29.11.08

Człowiek nie jest sumą własnych fonemów (post autoterapeutyczny)

Przeżywam fakt posiadania akcentu jak życiową porażkę. Prawie nie masz akcentu – to brzmi dla mnie jak: jesteś prawie ładna. Żeby mnie zdołować, wystarczy powiedzieć cokolwiek o akcencie, nawet jeśli to pochwała zawierająca nieszczęsne prawie.

W językach europejskich jest, o ile pamiętam ze wstępu do lingwistyki, około 60 różnych fonemów*. Podobno jeśli człowiek nie usłyszy odpowiednich dla danego języka fonemów przed szóstym rokiem życia, to już zawsze będzie mówił w tym języku z akcentem. Gdyby ktoś wpadł na pomysł nagrania ich wszystkich i puszczania przy dziecku, może wyhodowałby ingwistycznego geniusza? (Halo, tu mówi głos rozsądku: tak, fonemy na zmianę z Bachem na brak akcentu i słuch absolutny. Dobrze, że nigdy nie będę matką.)

Teorie świetnie się sprawdzają w teorii. Poznałam przecież doktora P., który sam się nauczył perfekcyjnie niemieckiej wymowy. Małpował komentatorów sportowych z telewizora, robił miny przed lustrem, w łazience gadał do siebie po niemiecku, do tego chyba jeszcze się nagrywał. I tak codziennie, aż się nauczył.

Słabości są po to, żeby z nimi walczyć, więc zaraz idę ćwiczyć przed lustrem.

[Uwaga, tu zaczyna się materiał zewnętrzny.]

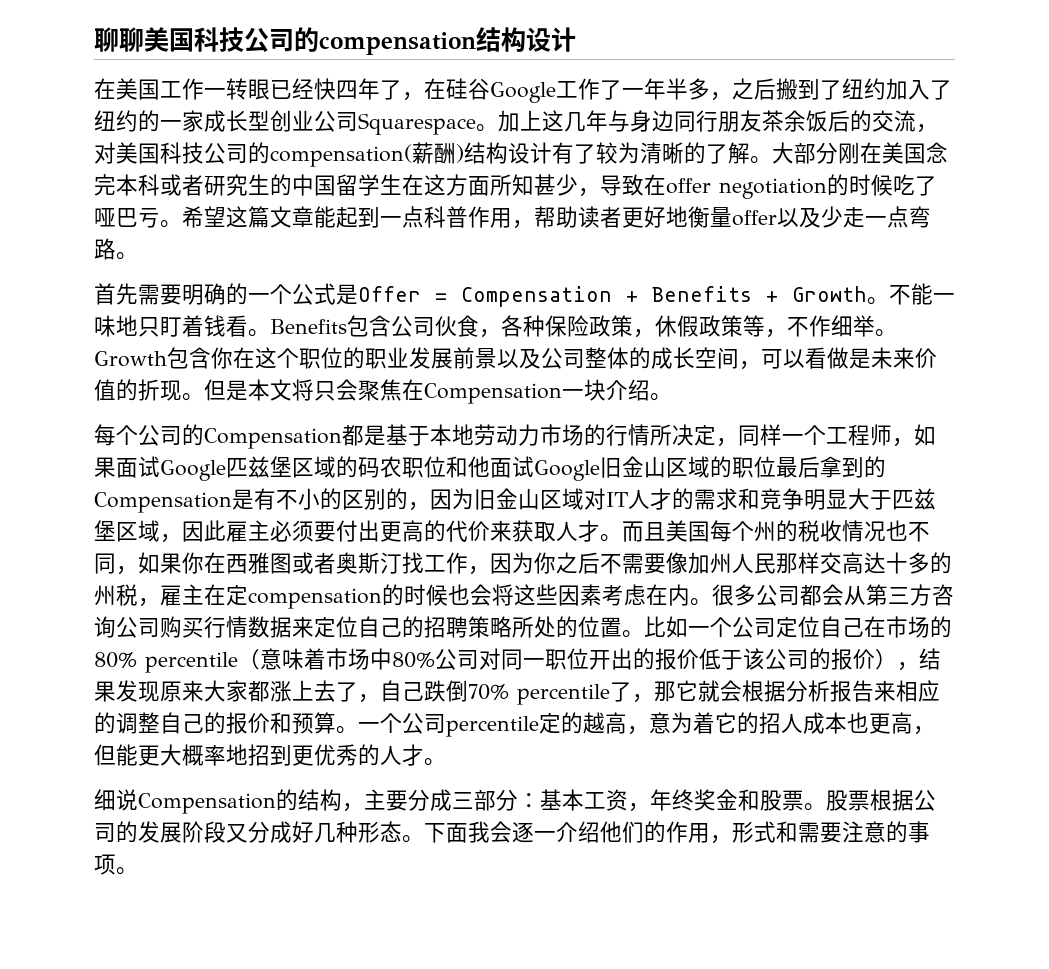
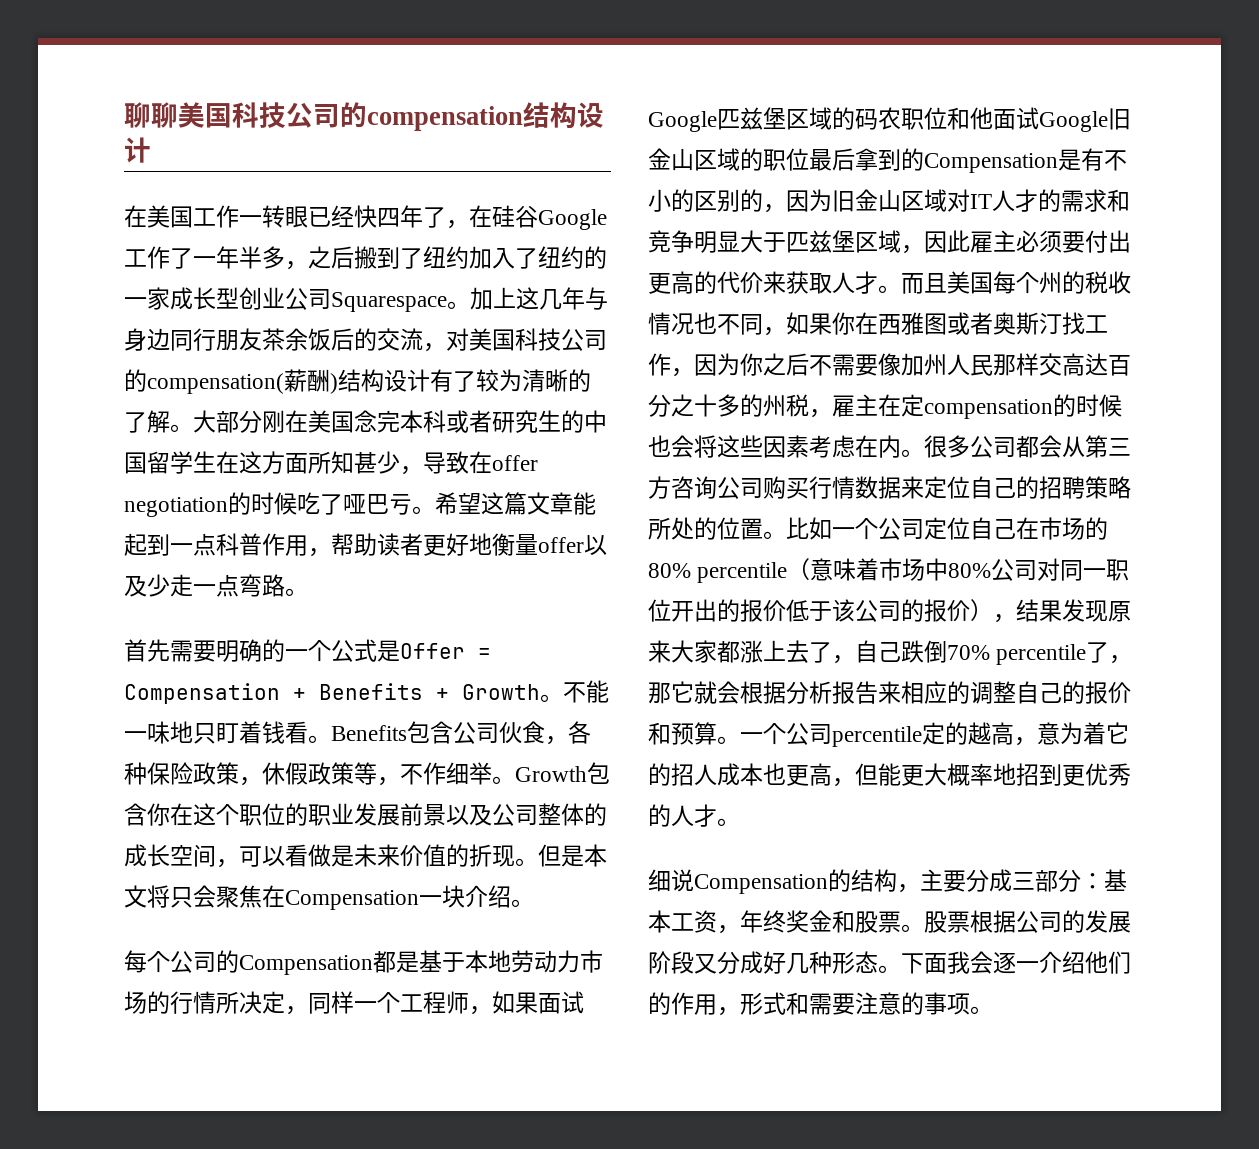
(886, 563) none -> [1108,355,1131,376] [648,394,694,417] 百分之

Będę miała to gardłowe R. Do cholery, będę je miała.

*Jarek twierdzi, że jest więcej:
jakie 60 fonemów, w samym polskim jest ich z 45, a do tego dorzuć samogłoski z francuskiego albo niemieckiego i już masz więcej. A innych języków europejskich do pokolekcjonowania dźwięków jeszcze trochę jest. Znowu się "załamaćam"...

1 komentarz:

Anonimowy pisze...

Ale to przeca wsjo rawno jak mówi. Ważne po co mówi, o czym i komu. Czy jakoś tak.